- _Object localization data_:
"""
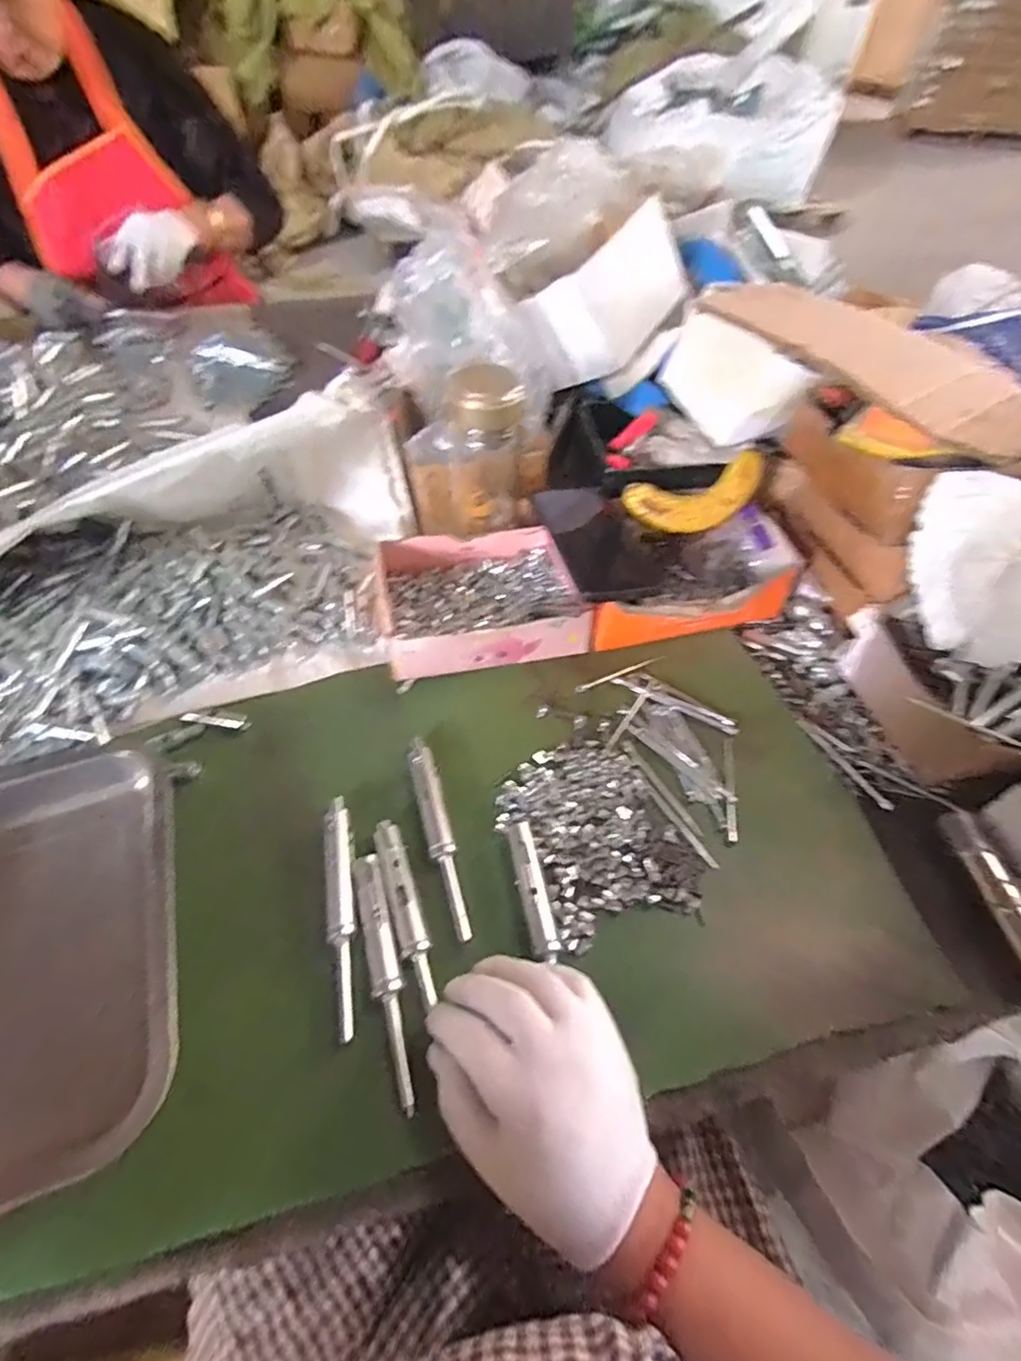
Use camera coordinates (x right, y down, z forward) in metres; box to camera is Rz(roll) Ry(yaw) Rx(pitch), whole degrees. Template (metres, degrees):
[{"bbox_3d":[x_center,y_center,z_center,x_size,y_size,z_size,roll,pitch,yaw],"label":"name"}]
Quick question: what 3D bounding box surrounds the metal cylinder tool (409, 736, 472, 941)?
[{"bbox_3d":[-0.051,0.106,0.415,0.018,0.015,0.150,-13,52,-10],"label":"metal cylinder tool"}]

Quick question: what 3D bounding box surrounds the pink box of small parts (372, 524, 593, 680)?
[{"bbox_3d":[-0.028,-0.077,0.534,0.179,0.051,0.145,-10,52,-7],"label":"pink box of small parts"}]

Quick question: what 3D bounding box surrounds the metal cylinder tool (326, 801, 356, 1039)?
[{"bbox_3d":[-0.108,0.147,0.383,0.015,0.022,0.151,-10,52,-7],"label":"metal cylinder tool"}]

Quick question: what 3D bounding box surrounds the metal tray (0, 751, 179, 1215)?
[{"bbox_3d":[-0.299,0.164,0.356,0.189,0.046,0.250,-19,54,-14],"label":"metal tray"}]

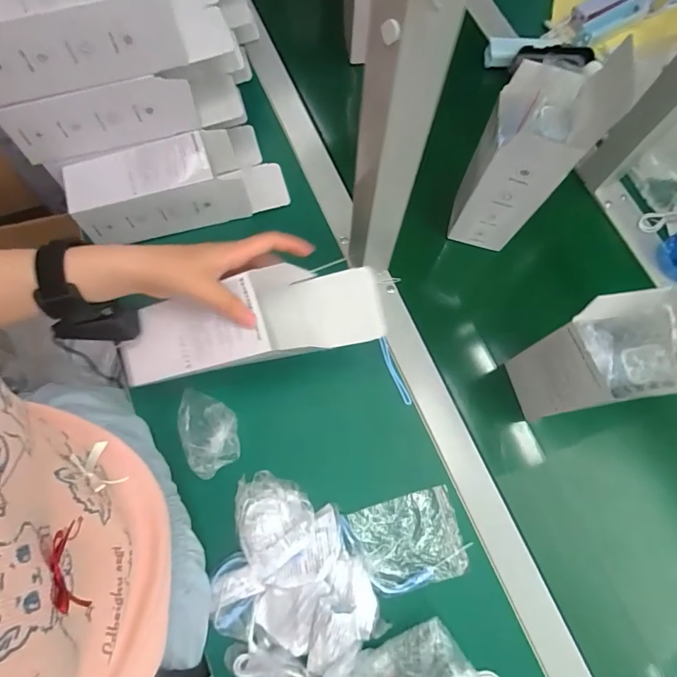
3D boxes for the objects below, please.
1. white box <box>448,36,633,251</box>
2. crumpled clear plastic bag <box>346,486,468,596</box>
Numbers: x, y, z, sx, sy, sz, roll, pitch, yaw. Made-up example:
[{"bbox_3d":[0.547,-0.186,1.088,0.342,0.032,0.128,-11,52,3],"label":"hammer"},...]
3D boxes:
[{"bbox_3d":[0.192,-0.192,0.461,0.082,0.202,0.090,17,75,5],"label":"white box"},{"bbox_3d":[0.074,0.211,0.445,0.106,0.016,0.085,-15,75,-4],"label":"crumpled clear plastic bag"}]

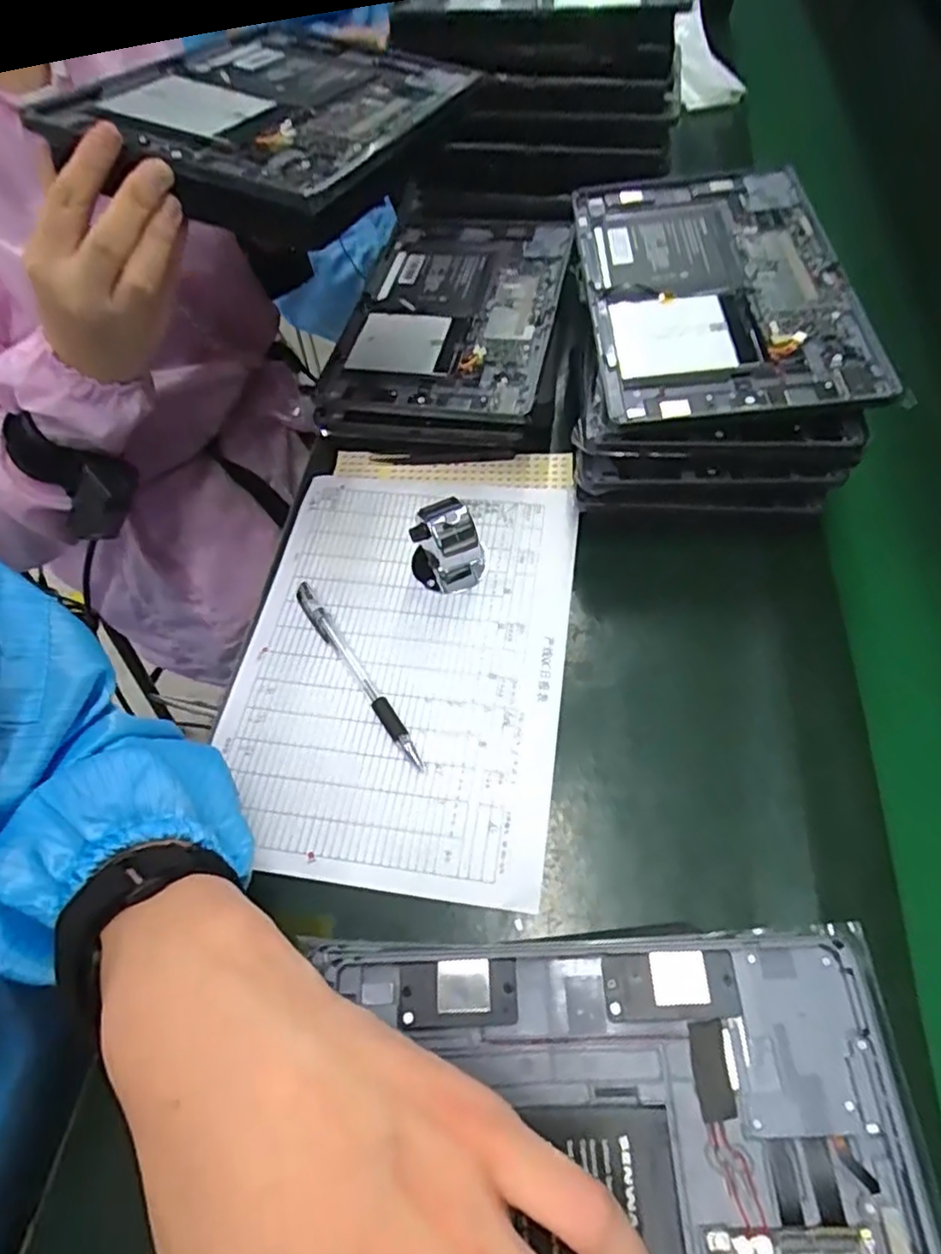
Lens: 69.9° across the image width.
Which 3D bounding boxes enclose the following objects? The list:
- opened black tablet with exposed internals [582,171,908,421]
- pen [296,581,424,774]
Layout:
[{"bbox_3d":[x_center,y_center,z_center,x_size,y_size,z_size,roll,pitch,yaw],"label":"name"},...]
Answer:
[{"bbox_3d":[0.164,-0.232,0.457,0.168,0.011,0.245,-4,61,4],"label":"opened black tablet with exposed internals"},{"bbox_3d":[-0.075,0.027,0.439,0.012,0.007,0.162,-31,61,-16],"label":"pen"}]

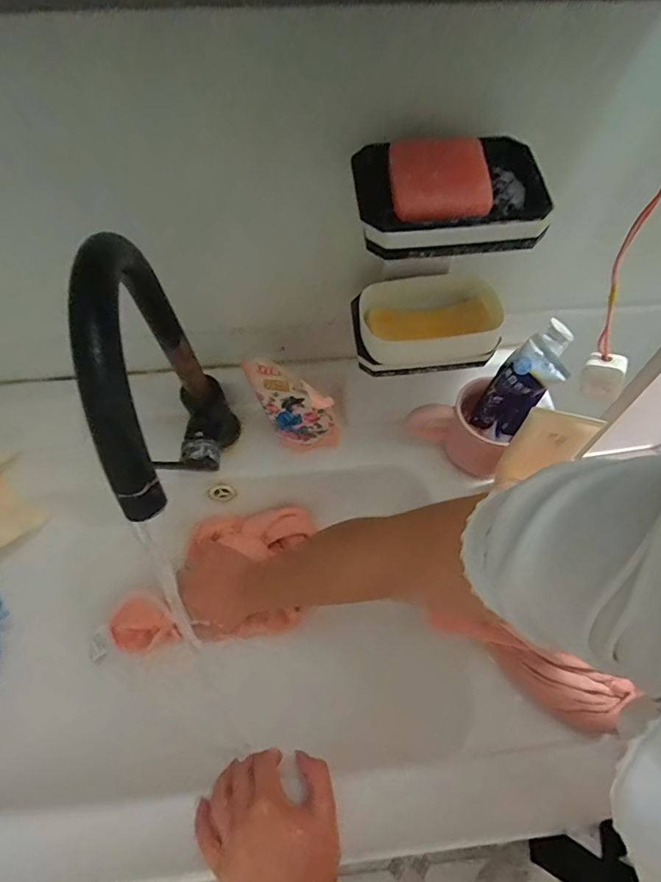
"""
- _Work task_:
Although the records contain pictures, print only the rest, exactly as written.

- _Written reply_:
Use camera coordinates (x right, y down, z forward) in metres; box to camera is Rz(roll) Ry(yaw) Rx(pitch), whole degrees. Template (metres, degrees):
[{"bbox_3d":[x_center,y_center,z_center,x_size,y_size,z_size,roll,pitch,yaw],"label":"name"}]
Quick question: what 3D bounding box surrounds the metal cylinder tool (409, 736, 472, 941)?
[{"bbox_3d":[-0.051,0.106,0.415,0.018,0.015,0.150,-13,52,-10],"label":"metal cylinder tool"}]

Quick question: what 3D bounding box surrounds the pink box of small parts (372, 524, 593, 680)?
[{"bbox_3d":[-0.028,-0.077,0.534,0.179,0.051,0.145,-10,52,-7],"label":"pink box of small parts"}]

Quick question: what 3D bounding box surrounds the metal cylinder tool (326, 801, 356, 1039)?
[{"bbox_3d":[-0.108,0.147,0.383,0.015,0.022,0.151,-10,52,-7],"label":"metal cylinder tool"}]

Quick question: what 3D bounding box surrounds the metal tray (0, 751, 179, 1215)?
[{"bbox_3d":[-0.299,0.164,0.356,0.189,0.046,0.250,-19,54,-14],"label":"metal tray"}]

3D boxes for the objects below, please.
1. white box <box>448,36,633,251</box>
2. crumpled clear plastic bag <box>346,486,468,596</box>
Numbers: x, y, z, sx, sy, sz, roll, pitch, yaw. Made-up example:
[{"bbox_3d":[0.547,-0.186,1.088,0.342,0.032,0.128,-11,52,3],"label":"hammer"},...]
3D boxes:
[{"bbox_3d":[0.192,-0.192,0.461,0.082,0.202,0.090,17,75,5],"label":"white box"},{"bbox_3d":[0.074,0.211,0.445,0.106,0.016,0.085,-15,75,-4],"label":"crumpled clear plastic bag"}]

Lens: 69.9° across the image width.
Which 3D bounding boxes enclose the following objects? The list:
- opened black tablet with exposed internals [582,171,908,421]
- pen [296,581,424,774]
Layout:
[{"bbox_3d":[x_center,y_center,z_center,x_size,y_size,z_size,roll,pitch,yaw],"label":"name"},...]
Answer:
[{"bbox_3d":[0.164,-0.232,0.457,0.168,0.011,0.245,-4,61,4],"label":"opened black tablet with exposed internals"},{"bbox_3d":[-0.075,0.027,0.439,0.012,0.007,0.162,-31,61,-16],"label":"pen"}]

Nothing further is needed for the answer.